Feb. 2, 2026, 5:32 p.m. ET
Pentagon chief Pete Hegseth traveled to one of Jeff Bezos’ space facilities in Florida on Feb. 2, as the military awards contracts to the owner of Blue Origin and other tech billionaires who have worked to burnish a chummy relationship with the Trump administration.
Hegseth’s visit is part of his “Arsenal of Freedom” speaking tour, part of his campaign to reform the Pentagon’s relationship with the “defense industrial base” – its system for handing out contracts to build weapons.
“We will unleash our companies, unleash industry, unleash the competitive spirit that allows America to come out on top,” Hegseth told the crowd.
“No more business as usual, which I know, Mr. Bezos, is music to your ears,” he said.
Bezos’ Blue Origin has become famous for offering pay-to-ride trips to space for ultrawealthy customers. But the company has also received billions of dollars in defense contracts to build high-tech projects such as nuclear-powered spacecraft, communication technology that uses space lasers and a processing facility for satellites.
The Pentagon and Blue Origin did not immediately respond to a request for comment.
Hegseth tours Musk’s and Bezos’s rocket factories
Hegseth’s tour also included a Jan. 12 stop at a Texas facility of SpaceX, owned by billionaire Elon Musk, who has played an even larger role in the Trump administration as its former head of the Department of Government Efficiency. At Musk’s direction, the Department, abbreviated DOGE, took an axe to the federal government early last year, wiping out thousands of jobs and entire agencies.
“We want to have epic, futuristic spaceships with lots of people in them traveling to places we’ve never been to before,” Musk said as he introduced Hegseth on stage. “That’s the goal. And that’s what I think the public thinks of when they think of Space Force,” he added, touting the military’s space-focused branch.

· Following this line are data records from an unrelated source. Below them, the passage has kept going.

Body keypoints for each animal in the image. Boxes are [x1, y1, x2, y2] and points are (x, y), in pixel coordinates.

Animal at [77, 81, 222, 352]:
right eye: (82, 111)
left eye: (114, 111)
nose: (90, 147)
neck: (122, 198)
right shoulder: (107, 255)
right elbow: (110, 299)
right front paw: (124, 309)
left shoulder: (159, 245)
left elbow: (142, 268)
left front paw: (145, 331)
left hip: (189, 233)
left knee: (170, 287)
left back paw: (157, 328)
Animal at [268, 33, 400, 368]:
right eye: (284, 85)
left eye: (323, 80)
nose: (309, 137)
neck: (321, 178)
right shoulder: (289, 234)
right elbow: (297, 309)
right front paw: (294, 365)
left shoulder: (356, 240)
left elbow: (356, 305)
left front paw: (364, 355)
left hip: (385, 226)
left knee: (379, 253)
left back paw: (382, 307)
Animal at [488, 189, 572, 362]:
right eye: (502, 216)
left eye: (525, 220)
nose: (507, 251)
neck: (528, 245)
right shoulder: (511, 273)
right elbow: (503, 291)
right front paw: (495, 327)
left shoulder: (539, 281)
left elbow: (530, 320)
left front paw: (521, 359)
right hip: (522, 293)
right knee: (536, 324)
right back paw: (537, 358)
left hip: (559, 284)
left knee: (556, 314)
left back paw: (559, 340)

During the visit, Hegseth also announced that Grok, the chatbot run by Musk-owned social media platform X, would be integrated into internal Pentagon systems. The AI chatbot has been embroiled in ongoing controversy over its generation of sexualized images of children on X.
Bezos and Musk, who both stand to profit handsomely from contracts worth billions of dollars, are among the tech tycoons who sidled up to Trump after he was elected to a second term. Both billionaires reportedly rushed to Mar-a-Lago to dine with Trump weeks before his inauguration, and Amazon, which Bezos owns, donated $1 million to Trump’s inaugural fund.

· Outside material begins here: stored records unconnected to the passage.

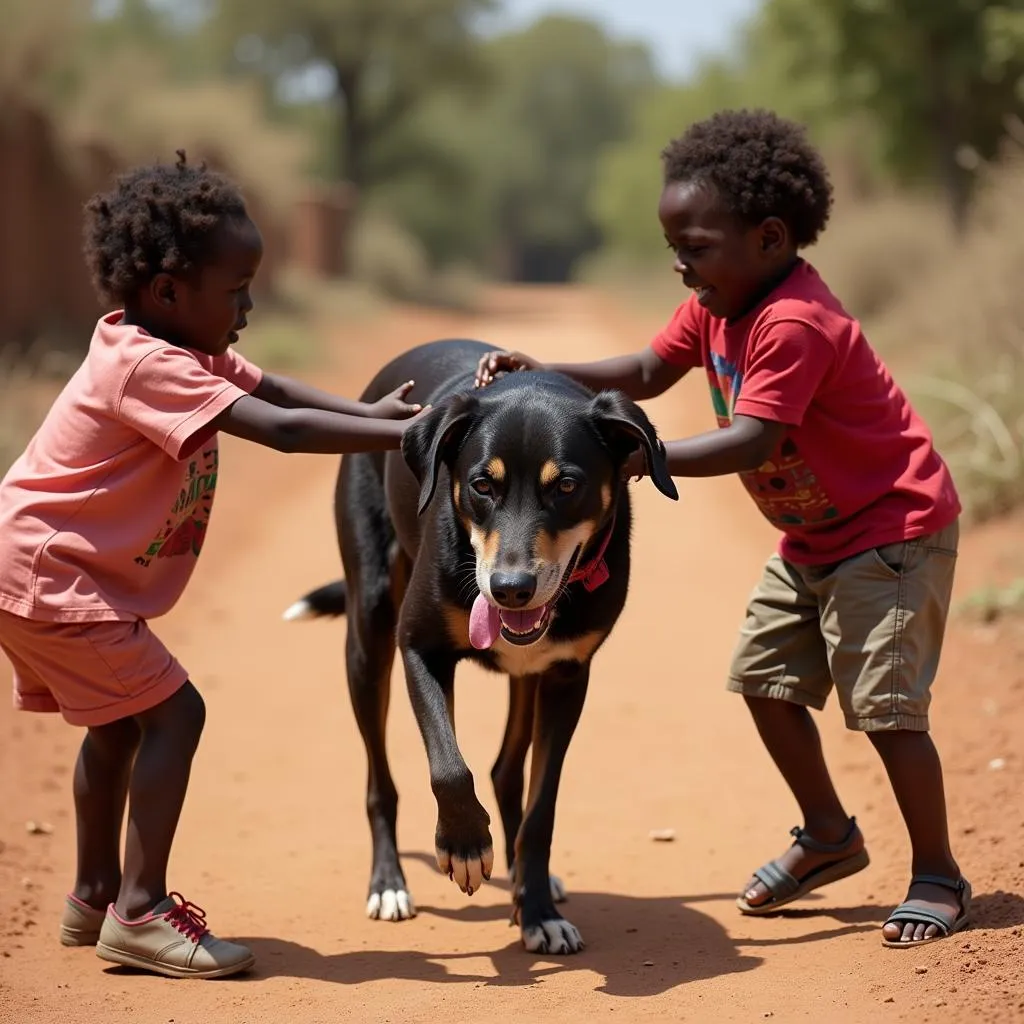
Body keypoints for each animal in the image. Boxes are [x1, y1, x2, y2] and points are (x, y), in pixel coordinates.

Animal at [284, 339, 675, 954]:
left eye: (567, 486)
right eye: (481, 485)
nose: (510, 589)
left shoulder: (568, 674)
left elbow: (541, 808)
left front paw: (536, 909)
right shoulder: (418, 648)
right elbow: (448, 767)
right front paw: (465, 844)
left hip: (527, 676)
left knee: (505, 770)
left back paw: (524, 879)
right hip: (368, 636)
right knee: (380, 781)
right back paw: (389, 883)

After news outlets reported in April that Amazon would display the additional cost that Trump’s tariffs added to prices on its site, Trump called Bezos, and Amazon quickly backed down.
Greg Williams, director of the Project on Government Oversight’s Center for Defense Information, said the conflict of interest concerns precipitated by Hegseth’s speeches at SpaceX and Blue Origin were not “particularly novel,” and that the risk of corruption in the Pentagon’s dealings with defense contractors was “structural and unavoidable.”
But his presence is “calling attention to a situation of unprecedented conflict of interest” in the Trump administration.
Trump and his officials have come under continual scrutiny over their refusal to divest from for-profit companies and lucrative back-door deals with foreign officials. The Wall Street Journal reported in recent days that Emirati officials bought a large stake in Trump’s cryptocurrency company shortly before the administration granted the United Arab Emirates coveted American AI chips.
“In the Pentagon, many individual stakeholders and private entities are cultivating personal relationships with the president while they seek government contracts,” Williams said.
Amazon recently bought the rights to “Melania,” the newly released documentary about first lady Melania Trump, for $40 million, making it the most expensive documentary in history. Of that amount, $35 million was spent on promotion for the film, raising questions about whether the hefty sum was an attempt by Bezos and his company to curry favor with the president.
“By spending a tiny amount of money to buy the rights” to the Melania documentary, Bezos “potentially gets a much larger return” in the form of Blue Origin’s billions of dollars in defense contracts and other possible government windfalls, Williams said.
Musk’s SpaceX will see even more money pour in from defense contracts this year. Three days before Hegseth’s visit to SpaceX, the military’s Space Systems Command announced it had awarded the company another $739 million for missile warning and tracking systems. The company had already clinched the vast majority of launch contracts from Space Force for 2026. It won a $5.9 billion contract in April for Space Force launches through 2029. (Blue Origin won $2.3 billion in the same tranche.)
Musk’s companies have been bolstered by around $38 billion in government contracts and subsidies, according to the Washington Post. The full scope of Bezos’ and Musk’s defense contracts is unknown, since some of the deals are classified.
As Musk’s aides fired thousands of workers and seized Americans’ sensitive personal data last year, Hegseth welcomed DOGE to the Pentagon to continue its stated mission of cutting wasteful spending.
Nevertheless, the total savings from that effort came to just $6 billion in this year’s defense budget. By comparison, this fiscal year’s defense budget is an unprecedented $1 trillion and Trump said he would ask for $1.5 trillion for next year, a 50% leap.